Les produits de son art, comme sa pensée, comme son langage écrit ou parlé, reflètent cette étonnante impersonnalité. Lisez ou écoutez, et ce qui vous frappera tout d’abord, c’est l’absence de pronoms ; le moi n’existe pas plus que le vous ou le lui, et c’est par le contexte de la phrase que vous comprendrez s’il est question de lui, de vous ou d’un autre. Vous devinerez qu’il parle de sa maison, de sa famille ou de ce qui lui appartient par les termes dédaigneux dont il fera usage : de vous et de ce qui est à vous par l’emphase complimenteuse des qualificatifs : d’un tiers, présent ou absent, par la formule méprisante, simple ou exaltée, suivant son rang, dont il le désignera. Le « père imbécile, » le « fils bon à rien, » le « marchand incapable, » c’est lui, en tant que père, fils ou commerçant ; « le père vénérable, le fils désirable, l’homme intègre, » c’est vous à qui il s’adresse, de même que « ce personnage auguste, cet être honorable, ou ce rebut de l’humanité bon à mettre au coin, » c’est autrui.

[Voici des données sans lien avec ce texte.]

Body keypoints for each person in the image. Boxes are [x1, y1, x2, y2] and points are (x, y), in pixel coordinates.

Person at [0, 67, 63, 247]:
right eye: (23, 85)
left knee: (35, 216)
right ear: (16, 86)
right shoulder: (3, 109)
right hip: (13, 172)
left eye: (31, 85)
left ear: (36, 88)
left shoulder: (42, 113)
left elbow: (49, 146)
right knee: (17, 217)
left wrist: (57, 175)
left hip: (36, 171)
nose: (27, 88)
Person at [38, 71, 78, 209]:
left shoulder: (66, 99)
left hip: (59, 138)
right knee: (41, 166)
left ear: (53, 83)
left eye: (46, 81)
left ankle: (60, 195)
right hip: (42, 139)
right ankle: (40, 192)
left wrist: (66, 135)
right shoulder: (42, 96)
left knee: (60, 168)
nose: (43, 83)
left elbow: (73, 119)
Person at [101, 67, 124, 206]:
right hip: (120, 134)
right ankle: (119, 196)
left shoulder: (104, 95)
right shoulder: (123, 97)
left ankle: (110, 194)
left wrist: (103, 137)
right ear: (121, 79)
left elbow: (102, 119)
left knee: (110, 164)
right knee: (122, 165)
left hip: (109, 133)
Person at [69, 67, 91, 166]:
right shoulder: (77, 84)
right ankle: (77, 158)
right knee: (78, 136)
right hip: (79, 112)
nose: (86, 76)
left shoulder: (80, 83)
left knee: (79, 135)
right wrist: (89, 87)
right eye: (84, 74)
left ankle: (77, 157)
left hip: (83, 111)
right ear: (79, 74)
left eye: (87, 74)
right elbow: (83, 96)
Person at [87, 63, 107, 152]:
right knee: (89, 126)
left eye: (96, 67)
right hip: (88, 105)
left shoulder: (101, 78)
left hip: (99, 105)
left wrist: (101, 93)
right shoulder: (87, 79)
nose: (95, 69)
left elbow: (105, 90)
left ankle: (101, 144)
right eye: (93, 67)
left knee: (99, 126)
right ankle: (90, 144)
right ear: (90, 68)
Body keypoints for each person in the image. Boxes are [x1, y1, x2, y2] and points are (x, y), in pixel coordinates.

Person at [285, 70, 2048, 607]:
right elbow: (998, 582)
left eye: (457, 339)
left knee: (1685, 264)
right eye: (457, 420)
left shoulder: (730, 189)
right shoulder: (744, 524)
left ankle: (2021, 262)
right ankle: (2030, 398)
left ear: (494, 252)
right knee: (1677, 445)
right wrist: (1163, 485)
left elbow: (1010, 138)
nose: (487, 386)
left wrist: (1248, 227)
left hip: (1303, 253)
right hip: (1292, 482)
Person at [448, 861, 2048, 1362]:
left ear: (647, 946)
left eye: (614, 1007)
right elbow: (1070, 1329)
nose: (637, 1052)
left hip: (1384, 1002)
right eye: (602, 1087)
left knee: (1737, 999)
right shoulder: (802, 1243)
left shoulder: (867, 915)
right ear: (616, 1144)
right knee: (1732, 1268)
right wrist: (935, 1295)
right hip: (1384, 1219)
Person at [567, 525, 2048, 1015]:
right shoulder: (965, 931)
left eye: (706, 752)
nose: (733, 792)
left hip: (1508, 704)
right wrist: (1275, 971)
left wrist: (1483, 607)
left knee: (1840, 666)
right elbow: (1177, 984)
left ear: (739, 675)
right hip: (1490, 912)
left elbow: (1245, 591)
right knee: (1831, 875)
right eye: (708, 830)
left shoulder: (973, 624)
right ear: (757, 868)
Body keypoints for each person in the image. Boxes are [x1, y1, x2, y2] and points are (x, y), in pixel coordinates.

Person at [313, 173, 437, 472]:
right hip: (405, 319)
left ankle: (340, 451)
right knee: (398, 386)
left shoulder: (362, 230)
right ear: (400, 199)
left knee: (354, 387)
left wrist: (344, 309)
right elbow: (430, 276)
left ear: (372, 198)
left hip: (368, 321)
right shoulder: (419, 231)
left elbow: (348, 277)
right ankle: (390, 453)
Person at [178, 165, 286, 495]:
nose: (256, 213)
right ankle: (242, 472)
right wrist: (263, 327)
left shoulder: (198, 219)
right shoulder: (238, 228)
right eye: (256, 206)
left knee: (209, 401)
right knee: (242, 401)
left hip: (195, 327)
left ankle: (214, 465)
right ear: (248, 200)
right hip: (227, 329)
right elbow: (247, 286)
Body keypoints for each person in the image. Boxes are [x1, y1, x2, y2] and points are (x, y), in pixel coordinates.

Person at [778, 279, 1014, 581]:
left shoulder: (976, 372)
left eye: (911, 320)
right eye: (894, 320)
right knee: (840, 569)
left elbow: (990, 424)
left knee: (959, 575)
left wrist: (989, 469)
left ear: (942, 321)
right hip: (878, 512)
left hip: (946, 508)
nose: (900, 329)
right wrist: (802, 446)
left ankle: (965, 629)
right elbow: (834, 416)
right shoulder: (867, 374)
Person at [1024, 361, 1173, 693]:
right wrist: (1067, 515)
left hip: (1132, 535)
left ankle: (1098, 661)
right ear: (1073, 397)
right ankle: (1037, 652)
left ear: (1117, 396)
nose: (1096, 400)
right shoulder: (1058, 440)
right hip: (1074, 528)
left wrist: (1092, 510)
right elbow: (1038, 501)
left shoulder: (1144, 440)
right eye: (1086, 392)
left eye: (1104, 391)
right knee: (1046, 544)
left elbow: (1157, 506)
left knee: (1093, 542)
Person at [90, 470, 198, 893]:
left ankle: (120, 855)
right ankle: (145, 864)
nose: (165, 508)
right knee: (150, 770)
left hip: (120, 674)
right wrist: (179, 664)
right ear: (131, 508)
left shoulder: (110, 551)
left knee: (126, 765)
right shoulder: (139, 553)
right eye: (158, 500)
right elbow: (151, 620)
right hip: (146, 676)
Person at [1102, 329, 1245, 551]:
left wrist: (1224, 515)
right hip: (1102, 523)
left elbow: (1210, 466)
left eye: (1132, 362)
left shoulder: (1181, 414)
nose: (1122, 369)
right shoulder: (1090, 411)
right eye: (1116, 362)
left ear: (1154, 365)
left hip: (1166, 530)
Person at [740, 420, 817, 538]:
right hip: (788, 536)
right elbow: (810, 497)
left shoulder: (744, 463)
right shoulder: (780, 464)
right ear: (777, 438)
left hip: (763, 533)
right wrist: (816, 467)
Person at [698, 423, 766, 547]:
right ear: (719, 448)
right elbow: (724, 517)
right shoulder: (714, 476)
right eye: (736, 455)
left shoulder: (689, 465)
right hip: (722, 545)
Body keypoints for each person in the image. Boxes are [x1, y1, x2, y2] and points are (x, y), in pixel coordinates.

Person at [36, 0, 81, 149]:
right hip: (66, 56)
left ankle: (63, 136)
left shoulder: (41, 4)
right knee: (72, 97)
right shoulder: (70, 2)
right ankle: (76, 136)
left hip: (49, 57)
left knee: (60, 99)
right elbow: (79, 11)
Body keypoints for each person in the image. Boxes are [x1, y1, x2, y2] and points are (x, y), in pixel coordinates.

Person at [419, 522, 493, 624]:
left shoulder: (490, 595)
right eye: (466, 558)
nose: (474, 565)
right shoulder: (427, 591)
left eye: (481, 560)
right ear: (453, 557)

Examinez maintenant les merveilleux produits que le Japon étale à nos yeux, interrogez les voyageurs, ils vous diront, les uns et les autres, que l’art est universel au Japon, que le Japonais, d’instinct, embellit ce qu’il touche, insouciant de la personnalité matérielle ou morale à rendre, préoccupé avant tout et surtout de la forme gracieuse, indifférent à ce que voile cette forme. Ce n’est pas que la raison des choses lui échappe, il ne la cherche pas, n’y applique pas son intelligence et n’a cure de pénétrer au-delà de la surface. L’art est pour lui la langue universelle, entendue de tous, mais une langue impersonnelle ne s’adressant ni à un initié ni à un érudit, ne transmettant à personne en particulier une sensation individuelle, personnelle à l’artiste. Il contemple plus qu’il n’observe, et la Muse dont il s’inspire ne revêt pas, comme la Muse antique, les traits d’un être humain, d’une femme, mais l’aspect essentiellement impersonnel de la nature.